WHAT TO DO — Copy out every line below that contains the word "frame".

MATERIAL SUPPLIED —
----------------

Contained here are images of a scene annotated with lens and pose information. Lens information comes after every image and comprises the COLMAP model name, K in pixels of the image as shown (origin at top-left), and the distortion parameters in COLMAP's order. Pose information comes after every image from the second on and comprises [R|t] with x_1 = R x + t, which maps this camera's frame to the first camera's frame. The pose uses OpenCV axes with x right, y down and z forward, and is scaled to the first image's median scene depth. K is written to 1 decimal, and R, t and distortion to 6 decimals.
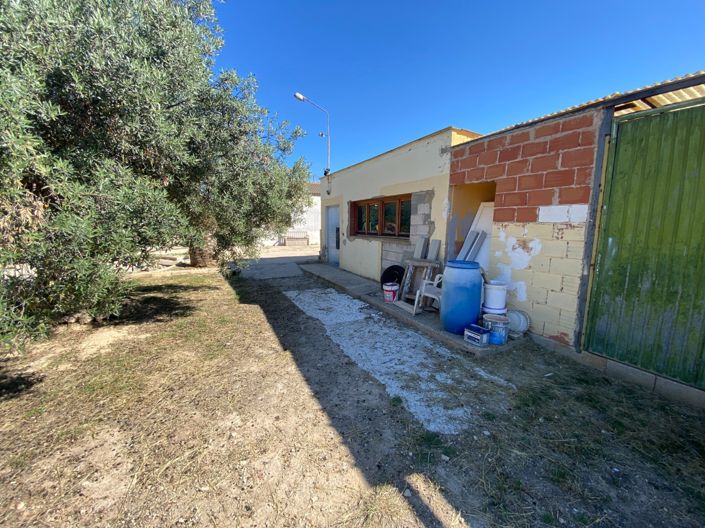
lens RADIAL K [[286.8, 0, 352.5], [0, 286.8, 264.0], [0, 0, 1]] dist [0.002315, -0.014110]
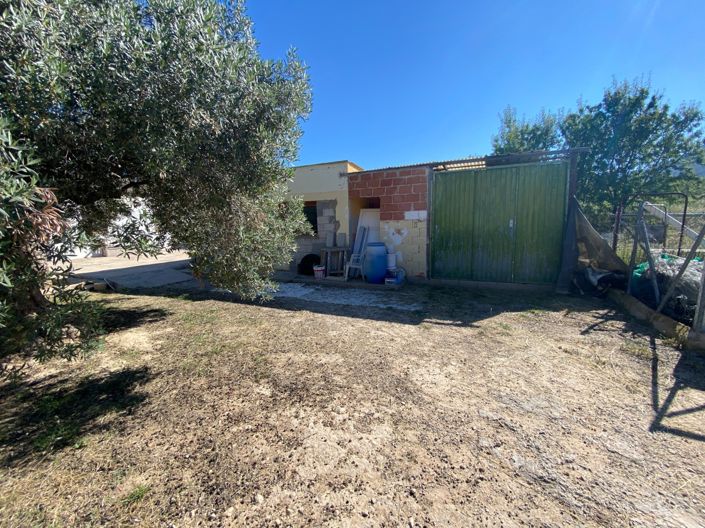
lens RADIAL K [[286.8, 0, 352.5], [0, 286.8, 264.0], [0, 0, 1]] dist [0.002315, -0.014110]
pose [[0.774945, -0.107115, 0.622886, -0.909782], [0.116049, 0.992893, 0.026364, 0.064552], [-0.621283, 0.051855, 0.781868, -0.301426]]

----------------

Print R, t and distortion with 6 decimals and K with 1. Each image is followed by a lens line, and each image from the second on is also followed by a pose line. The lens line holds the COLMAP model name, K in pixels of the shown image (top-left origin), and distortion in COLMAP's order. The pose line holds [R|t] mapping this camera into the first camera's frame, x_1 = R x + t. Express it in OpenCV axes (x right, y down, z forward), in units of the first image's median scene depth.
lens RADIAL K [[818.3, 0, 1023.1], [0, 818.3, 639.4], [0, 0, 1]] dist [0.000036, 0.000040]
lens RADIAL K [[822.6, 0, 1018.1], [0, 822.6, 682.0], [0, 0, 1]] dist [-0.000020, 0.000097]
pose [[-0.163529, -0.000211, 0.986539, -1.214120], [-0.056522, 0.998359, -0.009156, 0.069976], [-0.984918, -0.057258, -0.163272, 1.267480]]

----------------

WRITTEN ANSWER —
Contained here are images of a scene annotated with lens and pose information. Lens information comes after every image and comprises the COLMAP model name, K in pixels of the image as shown (origin at top-left), and the distortion parameters in COLMAP's order. Pose information comes after every image from the second on and comprises [R|t] with x_1 = R x + t, which maps this camera's frame to the first camera's frame. The pose uses OpenCV axes with x right, y down and z forward, and is scaled to the first image's median scene depth. K is written to 1 decimal, and R, t and distortion to 6 decimals.
Print R, t and distortion with 6 decimals and K with 1. Each image is followed by a lens line, and each image from the second on is also followed by a pose line. The lens line holds the COLMAP model name, K in pixels of the shown image (top-left origin), and distortion in COLMAP's order. The pose line holds [R|t] mapping this camera into the first camera's frame, x_1 = R x + t. Express it in OpenCV axes (x right, y down, z forward), in units of the first image's median scene depth.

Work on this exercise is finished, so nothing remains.